A aplicação de enzimas como catalisadores em processos industriais, é hoje uma atividade bem estabelecida. Entretanto, um dos obstáculos que a aplicação desses biocatalisadores ainda enfrenta é a sua fácil desnaturação, quando submetidos à alta temperatura, valores extremos de pH ou a ação de proteases. O aumento da termoestabilidade enzimática poderia permitir que a reação fosse realizada em temperaturas elevadas, que além de contribuir para o aumento das taxas de conversão e solubilização do substrato, poderia ainda reduzir a possibilidade de contaminação microbiana. A glucoamilase é uma enzima de grande importância na produção de xarope de glicose a partir do amido.
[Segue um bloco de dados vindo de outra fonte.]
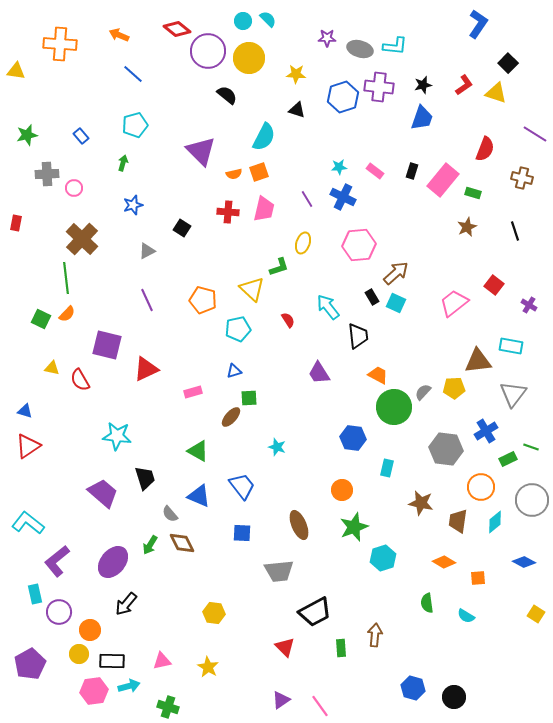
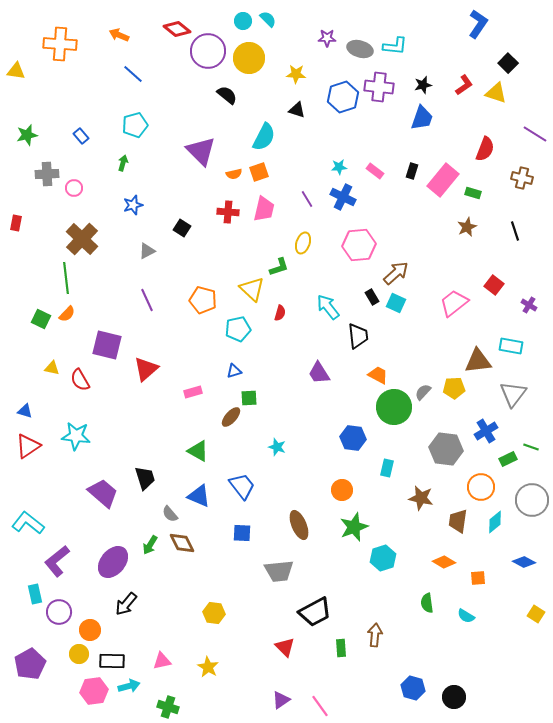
red semicircle at (288, 320): moved 8 px left, 7 px up; rotated 49 degrees clockwise
red triangle at (146, 369): rotated 16 degrees counterclockwise
cyan star at (117, 436): moved 41 px left
brown star at (421, 503): moved 5 px up
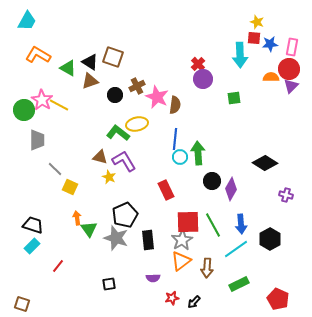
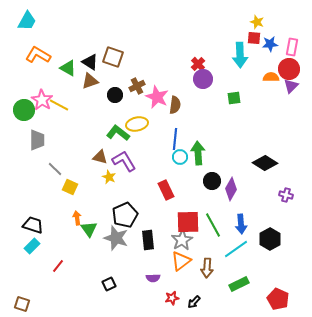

Neste processo, primeiramente o amido é dextrinizado pela ação da α-amilase bacteriana termoestável em temperatura próximas de 100°C, em seguida é sacarificado pela glucoamilase fungica em temperatura próxima a 55°C. Melhorar a termoestabilidade desta enzima seria fundamental para agilizar o processo e reduzir custos operacionais. Este tem sido o foco de muitas pesquisas nos últimos anos. Em estudo anterior foram produzidas, por meio de PCR mutagênico, glucoamilases mutantes de Aspergillus awamori expressas em Saccharomyces cerevisiae com uma elevada termoestabilidade. O presente projeto propõe a purificação das enzimas mutantes termoestáveis, bem como a caracterização bioquímica, físico-química e termodinâmicas das enzimas purificadas. Além disso, será feito o sequenciamento do gene das glucoamilases mutantes a fim de identificar a mutação responsável pelo aumento da termoestabilidade.